#### Exercise aim:
Keep every word of the listing and drop the images when you write it out.

-----

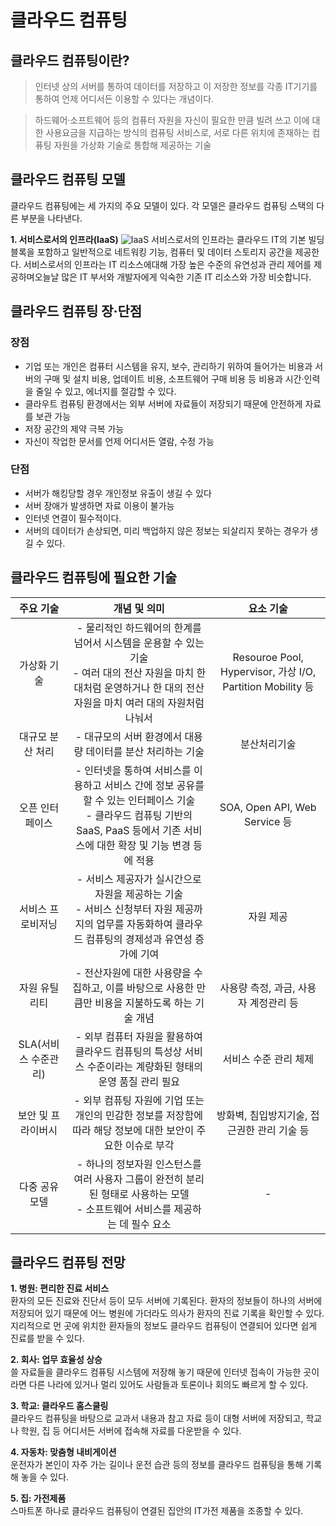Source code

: # 클라우드 컴퓨팅









## 클라우드 컴퓨팅이란? 
> 인터넷 상의 서버를 통하여 데이터를 저장하고 이 저장한 정보를 각종 IT기기를 통하여 언제
어디서든 이용할 수 있다는 개념이다.

> 하드웨어·소프트웨어 등의 컴퓨터 자원을 자신이 필요한 만큼 빌려 쓰고 이에 대한 사용요금을
지급하는 방식의 컴퓨팅 서비스로, 서로 다른 위치에 존재하는 컴퓨팅 자원을 가상화 기술로
통합해 제공하는 기술


## 클라우드 컴퓨팅 모델  
클라우드 컴퓨팅에는 세 가지의 주요 모델이 있다. 각 모델은 클라우드 컴퓨팅 스택의 다른 부분을 나타낸다.

**1. 서비스로서의 인프라(IaaS)**
![IaaS](https://user-images.githubusercontent.com/50125085/57601823-821e1880-7598-11e9-9c3c-77b28a1afe0a.png)
서비스로서의 인프라는 클라우드 IT의 기본 빌딩 블록을 포함하고 일반적으로 네트워킹 기능, 컴퓨터 및 데이터 스토리지 공간을 제공한다.
서비스로서의 인프라는 IT 리소스에대해 가장 높은 수준의 유연성과 관리 제어를 제공하며오늘날 많은 IT 부서와 개발자에게 익숙한 기존 IT 리소스와 가장 비슷합니다.


## 클라우드 컴퓨팅 장·단점  

### 장점
* 기업 또는 개인은 컴퓨터 시스템을 유지, 보수, 관리하기 위하여 들어가는 비용과 서버의 구매 및
설치 비용, 업데이트 비용, 소프트웨어 구매 비용 등 비용과 시간·인력을 줄일 수 있고, 에너지를
절감할 수 있다.
* 클라우트 컴퓨팅 환경에서는 외부 서버에 자료들이 저장되기 때문에 안전하게 자료를 보관 가능
* 저장 공간의 제약 극복 가능
* 자신이 작업한 문서를 언제 어디서든 열람, 수정 가능

### 단점
* 서버가 해킹당할 경우 개인정보 유출이 생길 수 있다
* 서버 장애가 발생하면 자료 이용이 불가능
* 인터넷 연결이 필수적이다.
* 서버의 데이터가 손상되면, 미리 백업하지 않은 정보는 되살리지 못하는 경우가 생길 수 있다.


## 클라우드 컴퓨팅에 필요한 기술  

| **주요 기술** | **개념 및 의미** | **요소 기술** |
|:---:|:---:|:---:|
| 가상화 기술| - 물리적인 하드웨어의 한계를 넘어서 시스템을 운용할 수 있는 기술<br>- 여러 대의 전산 자원을 마치 한 대처럼 운영하거나 한 대의 전산자원을 마치 여러 대의 자원처럼 나눠서 | Resouroe Pool, Hypervisor, 가상 I/O, Partition Mobility 등|
| 대규모 분산 처리| - 대규모의 서버 환경에서 대용량 데이터를 분산 처리하는 기술| 분산처리기술|
| 오픈 인터페이스| - 인터넷을 통하여 서비스를 이용하고 서비스 간에 정보 공유를 할 수 있는 인터페이스 기술<br>- 클라우드 컴퓨팅 기반의 SaaS, PaaS 등에서 기존 서비스에 대한 확장 및 기능 변경 등에 적용| SOA, Open API, Web Service 등|
| 서비스 프로비저닝| - 서비스 제공자가 실시간으로 자원을 제공하는 기술<br>- 서비스 신청부터 자원 제공까지의 업무를 자동화하여 클라우드 컴퓨팅의 경제성과 유연성 증가에 기여| 자원 제공|
| 자원 유틸리티| - 전산자원에 대한 사용량을 수집하고, 이를 바탕으로 사용한 만큼만 비용을 지불하도록 하는 기술 개념| 사용량 측정, 과금, 사용자 계정관리 등|
| SLA(서비스 수준관리)| - 외부 컴퓨터 자원을 활용하여 클라우드 컴퓨팅의 특성상 서비스 수준이라는 계량화된 형태의 운영 품질 관리 필요| 서비스 수준 관리 체제|
| 보안 및 프라이버시| - 외부 컴퓨팅 자원에 기업 또는 개인의 민감한 정보를 저장함에 따라 해당 정보에 대한 보안이 주요한 이슈로 부각| 방화벽, 침입방지기술, 접근권한 관리 기술 등|
| 다중 공유 모델| - 하나의 정보자원 인스턴스를 여러 사용자 그룹이 완전히 분리된 형태로 사용하는 모델<br>- 소프트웨어 서비스를 제공하는 데 필수 요소| -|


## 클라우드 컴퓨팅 전망  
**1. 병원: 편리한 진료 서비스**  
환자의 모든 진료와 진단서 등이 모두 서버에 기록된다. 환자의 정보들이 하나의 서버에 저장되어 있기 때문에 어느 병원에 가더라도 의사가 환자의 진료 기록을 확인할 수 있다. 지리적으로 먼 곳에 위치한 환자들의 정보도 클라우드 컴퓨팅이 연결되어 있다면 쉽게 진료를 받을 수 있다.

**2. 회사: 업무 효율성 상승**  
쓸 자료들을 클라우드 컴퓨팅 시스템에 저장해 놓기 때문에 인터넷 접속이 가능한 곳이라면 다른 나라에 있거나 멀리 있어도 사람들과 토론이나 회의도 빠르게 할 수 있다.

**3. 학교: 클라우드 홈스쿨링**  
클라우드 컴퓨팅을 바탕으로 교과서 내용과 참고 자료 등이 대형 서버에 저장되고, 학교나 학원, 집 등 어디서든 서버에 접속해 자료를 다운받을 수 있다.

**4. 자동차: 맞춤형 내비게이션**  
운전자가 본인이 자주 가는 길이나 운전 습관 등의 정보를 클라우드 컴퓨팅을 통해 기록해 놓을 수 있다.

**5. 집: 가전제품**  
스마트폰 하나로 클라우드 컴퓨팅이 연결된 집안의 IT가전 제품을 조종할 수 있다.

-----

#### Completed task:
Source code

: # 클라우드 컴퓨팅









## 클라우드 컴퓨팅이란? 
> 인터넷 상의 서버를 통하여 데이터를 저장하고 이 저장한 정보를 각종 IT기기를 통하여 언제
어디서든 이용할 수 있다는 개념이다.

> 하드웨어·소프트웨어 등의 컴퓨터 자원을 자신이 필요한 만큼 빌려 쓰고 이에 대한 사용요금을
지급하는 방식의 컴퓨팅 서비스로, 서로 다른 위치에 존재하는 컴퓨팅 자원을 가상화 기술로
통합해 제공하는 기술


## 클라우드 컴퓨팅 모델  
클라우드 컴퓨팅에는 세 가지의 주요 모델이 있다. 각 모델은 클라우드 컴퓨팅 스택의 다른 부분을 나타낸다.

**1. 서비스로서의 인프라(IaaS)**
![IaaS](https://user-images.githubusercontent.com/50125085/57601823-821e1880-7598-11e9-9c3c-77b28a1afe0a.png)
서비스로서의 인프라는 클라우드 IT의 기본 빌딩 블록을 포함하고 일반적으로 네트워킹 기능, 컴퓨터 및 데이터 스토리지 공간을 제공한다.
서비스로서의 인프라는 IT 리소스에대해 가장 높은 수준의 유연성과 관리 제어를 제공하며오늘날 많은 IT 부서와 개발자에게 익숙한 기존 IT 리소스와 가장 비슷합니다.


## 클라우드 컴퓨팅 장·단점  

### 장점
* 기업 또는 개인은 컴퓨터 시스템을 유지, 보수, 관리하기 위하여 들어가는 비용과 서버의 구매 및
설치 비용, 업데이트 비용, 소프트웨어 구매 비용 등 비용과 시간·인력을 줄일 수 있고, 에너지를
절감할 수 있다.
* 클라우트 컴퓨팅 환경에서는 외부 서버에 자료들이 저장되기 때문에 안전하게 자료를 보관 가능
* 저장 공간의 제약 극복 가능
* 자신이 작업한 문서를 언제 어디서든 열람, 수정 가능

### 단점
* 서버가 해킹당할 경우 개인정보 유출이 생길 수 있다
* 서버 장애가 발생하면 자료 이용이 불가능
* 인터넷 연결이 필수적이다.
* 서버의 데이터가 손상되면, 미리 백업하지 않은 정보는 되살리지 못하는 경우가 생길 수 있다.


## 클라우드 컴퓨팅에 필요한 기술  

| **주요 기술** | **개념 및 의미** | **요소 기술** |
|:---:|:---:|:---:|
| 가상화 기술| - 물리적인 하드웨어의 한계를 넘어서 시스템을 운용할 수 있는 기술<br>- 여러 대의 전산 자원을 마치 한 대처럼 운영하거나 한 대의 전산자원을 마치 여러 대의 자원처럼 나눠서 | Resouroe Pool, Hypervisor, 가상 I/O, Partition Mobility 등|
| 대규모 분산 처리| - 대규모의 서버 환경에서 대용량 데이터를 분산 처리하는 기술| 분산처리기술|
| 오픈 인터페이스| - 인터넷을 통하여 서비스를 이용하고 서비스 간에 정보 공유를 할 수 있는 인터페이스 기술<br>- 클라우드 컴퓨팅 기반의 SaaS, PaaS 등에서 기존 서비스에 대한 확장 및 기능 변경 등에 적용| SOA, Open API, Web Service 등|
| 서비스 프로비저닝| - 서비스 제공자가 실시간으로 자원을 제공하는 기술<br>- 서비스 신청부터 자원 제공까지의 업무를 자동화하여 클라우드 컴퓨팅의 경제성과 유연성 증가에 기여| 자원 제공|
| 자원 유틸리티| - 전산자원에 대한 사용량을 수집하고, 이를 바탕으로 사용한 만큼만 비용을 지불하도록 하는 기술 개념| 사용량 측정, 과금, 사용자 계정관리 등|
| SLA(서비스 수준관리)| - 외부 컴퓨터 자원을 활용하여 클라우드 컴퓨팅의 특성상 서비스 수준이라는 계량화된 형태의 운영 품질 관리 필요| 서비스 수준 관리 체제|
| 보안 및 프라이버시| - 외부 컴퓨팅 자원에 기업 또는 개인의 민감한 정보를 저장함에 따라 해당 정보에 대한 보안이 주요한 이슈로 부각| 방화벽, 침입방지기술, 접근권한 관리 기술 등|
| 다중 공유 모델| - 하나의 정보자원 인스턴스를 여러 사용자 그룹이 완전히 분리된 형태로 사용하는 모델<br>- 소프트웨어 서비스를 제공하는 데 필수 요소| -|


## 클라우드 컴퓨팅 전망  
**1. 병원: 편리한 진료 서비스**  
환자의 모든 진료와 진단서 등이 모두 서버에 기록된다. 환자의 정보들이 하나의 서버에 저장되어 있기 때문에 어느 병원에 가더라도 의사가 환자의 진료 기록을 확인할 수 있다. 지리적으로 먼 곳에 위치한 환자들의 정보도 클라우드 컴퓨팅이 연결되어 있다면 쉽게 진료를 받을 수 있다.

**2. 회사: 업무 효율성 상승**  
쓸 자료들을 클라우드 컴퓨팅 시스템에 저장해 놓기 때문에 인터넷 접속이 가능한 곳이라면 다른 나라에 있거나 멀리 있어도 사람들과 토론이나 회의도 빠르게 할 수 있다.

**3. 학교: 클라우드 홈스쿨링**  
클라우드 컴퓨팅을 바탕으로 교과서 내용과 참고 자료 등이 대형 서버에 저장되고, 학교나 학원, 집 등 어디서든 서버에 접속해 자료를 다운받을 수 있다.

**4. 자동차: 맞춤형 내비게이션**  
운전자가 본인이 자주 가는 길이나 운전 습관 등의 정보를 클라우드 컴퓨팅을 통해 기록해 놓을 수 있다.

**5. 집: 가전제품**  
스마트폰 하나로 클라우드 컴퓨팅이 연결된 집안의 IT가전 제품을 조종할 수 있다.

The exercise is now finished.